Data supplied:

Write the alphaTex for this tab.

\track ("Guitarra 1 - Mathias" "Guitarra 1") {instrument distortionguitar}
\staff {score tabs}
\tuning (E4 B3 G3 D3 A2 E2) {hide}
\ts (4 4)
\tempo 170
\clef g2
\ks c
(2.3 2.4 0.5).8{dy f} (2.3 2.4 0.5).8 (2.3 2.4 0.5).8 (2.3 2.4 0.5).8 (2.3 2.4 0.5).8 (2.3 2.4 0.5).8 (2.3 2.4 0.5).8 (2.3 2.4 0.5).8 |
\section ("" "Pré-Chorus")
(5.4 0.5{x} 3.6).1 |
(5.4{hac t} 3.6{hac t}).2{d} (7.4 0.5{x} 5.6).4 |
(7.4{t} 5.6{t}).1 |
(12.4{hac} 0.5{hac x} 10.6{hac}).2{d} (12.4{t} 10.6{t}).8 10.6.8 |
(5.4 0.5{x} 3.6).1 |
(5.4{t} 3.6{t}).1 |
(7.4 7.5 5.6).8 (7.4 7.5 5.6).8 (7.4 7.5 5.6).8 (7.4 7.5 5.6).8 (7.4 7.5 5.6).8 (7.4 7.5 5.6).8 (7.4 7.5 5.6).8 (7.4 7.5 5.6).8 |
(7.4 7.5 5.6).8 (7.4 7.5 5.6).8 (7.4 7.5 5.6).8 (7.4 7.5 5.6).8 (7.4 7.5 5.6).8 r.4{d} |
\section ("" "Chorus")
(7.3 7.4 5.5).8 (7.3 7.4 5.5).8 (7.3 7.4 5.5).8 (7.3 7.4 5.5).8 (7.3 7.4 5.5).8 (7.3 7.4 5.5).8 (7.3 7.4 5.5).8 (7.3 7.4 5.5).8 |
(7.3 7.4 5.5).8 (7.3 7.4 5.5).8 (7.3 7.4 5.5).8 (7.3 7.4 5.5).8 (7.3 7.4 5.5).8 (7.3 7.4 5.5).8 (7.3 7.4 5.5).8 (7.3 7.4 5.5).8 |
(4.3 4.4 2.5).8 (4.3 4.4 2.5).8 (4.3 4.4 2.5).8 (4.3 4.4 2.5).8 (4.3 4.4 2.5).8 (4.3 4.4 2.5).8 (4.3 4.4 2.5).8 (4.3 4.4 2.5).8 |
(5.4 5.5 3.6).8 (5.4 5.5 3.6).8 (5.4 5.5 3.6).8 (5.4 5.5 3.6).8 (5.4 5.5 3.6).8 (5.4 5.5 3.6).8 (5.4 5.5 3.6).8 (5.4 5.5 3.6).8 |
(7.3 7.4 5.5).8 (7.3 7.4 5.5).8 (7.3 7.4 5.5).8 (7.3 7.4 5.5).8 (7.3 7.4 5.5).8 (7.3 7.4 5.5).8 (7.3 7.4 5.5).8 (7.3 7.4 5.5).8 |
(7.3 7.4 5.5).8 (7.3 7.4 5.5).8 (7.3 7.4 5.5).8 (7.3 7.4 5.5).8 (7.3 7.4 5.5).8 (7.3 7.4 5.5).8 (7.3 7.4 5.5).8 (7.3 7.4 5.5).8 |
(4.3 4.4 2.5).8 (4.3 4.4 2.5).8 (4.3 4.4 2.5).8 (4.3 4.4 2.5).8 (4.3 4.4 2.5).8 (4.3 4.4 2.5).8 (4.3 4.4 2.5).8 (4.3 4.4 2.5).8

Task prompt: Copy every row above, character for character, with nothing changed.

Solution to this task:
Write the alphaTex for this tab.

\track ("Guitarra 1 - Mathias" "Guitarra 1") {instrument distortionguitar}
\staff {score tabs}
\tuning (E4 B3 G3 D3 A2 E2) {hide}
\ts (4 4)
\tempo 170
\clef g2
\ks c
(2.3 2.4 0.5).8{dy f} (2.3 2.4 0.5).8 (2.3 2.4 0.5).8 (2.3 2.4 0.5).8 (2.3 2.4 0.5).8 (2.3 2.4 0.5).8 (2.3 2.4 0.5).8 (2.3 2.4 0.5).8 |
\section ("" "Pré-Chorus")
(5.4 0.5{x} 3.6).1 |
(5.4{hac t} 3.6{hac t}).2{d} (7.4 0.5{x} 5.6).4 |
(7.4{t} 5.6{t}).1 |
(12.4{hac} 0.5{hac x} 10.6{hac}).2{d} (12.4{t} 10.6{t}).8 10.6.8 |
(5.4 0.5{x} 3.6).1 |
(5.4{t} 3.6{t}).1 |
(7.4 7.5 5.6).8 (7.4 7.5 5.6).8 (7.4 7.5 5.6).8 (7.4 7.5 5.6).8 (7.4 7.5 5.6).8 (7.4 7.5 5.6).8 (7.4 7.5 5.6).8 (7.4 7.5 5.6).8 |
(7.4 7.5 5.6).8 (7.4 7.5 5.6).8 (7.4 7.5 5.6).8 (7.4 7.5 5.6).8 (7.4 7.5 5.6).8 r.4{d} |
\section ("" "Chorus")
(7.3 7.4 5.5).8 (7.3 7.4 5.5).8 (7.3 7.4 5.5).8 (7.3 7.4 5.5).8 (7.3 7.4 5.5).8 (7.3 7.4 5.5).8 (7.3 7.4 5.5).8 (7.3 7.4 5.5).8 |
(7.3 7.4 5.5).8 (7.3 7.4 5.5).8 (7.3 7.4 5.5).8 (7.3 7.4 5.5).8 (7.3 7.4 5.5).8 (7.3 7.4 5.5).8 (7.3 7.4 5.5).8 (7.3 7.4 5.5).8 |
(4.3 4.4 2.5).8 (4.3 4.4 2.5).8 (4.3 4.4 2.5).8 (4.3 4.4 2.5).8 (4.3 4.4 2.5).8 (4.3 4.4 2.5).8 (4.3 4.4 2.5).8 (4.3 4.4 2.5).8 |
(5.4 5.5 3.6).8 (5.4 5.5 3.6).8 (5.4 5.5 3.6).8 (5.4 5.5 3.6).8 (5.4 5.5 3.6).8 (5.4 5.5 3.6).8 (5.4 5.5 3.6).8 (5.4 5.5 3.6).8 |
(7.3 7.4 5.5).8 (7.3 7.4 5.5).8 (7.3 7.4 5.5).8 (7.3 7.4 5.5).8 (7.3 7.4 5.5).8 (7.3 7.4 5.5).8 (7.3 7.4 5.5).8 (7.3 7.4 5.5).8 |
(7.3 7.4 5.5).8 (7.3 7.4 5.5).8 (7.3 7.4 5.5).8 (7.3 7.4 5.5).8 (7.3 7.4 5.5).8 (7.3 7.4 5.5).8 (7.3 7.4 5.5).8 (7.3 7.4 5.5).8 |
(4.3 4.4 2.5).8 (4.3 4.4 2.5).8 (4.3 4.4 2.5).8 (4.3 4.4 2.5).8 (4.3 4.4 2.5).8 (4.3 4.4 2.5).8 (4.3 4.4 2.5).8 (4.3 4.4 2.5).8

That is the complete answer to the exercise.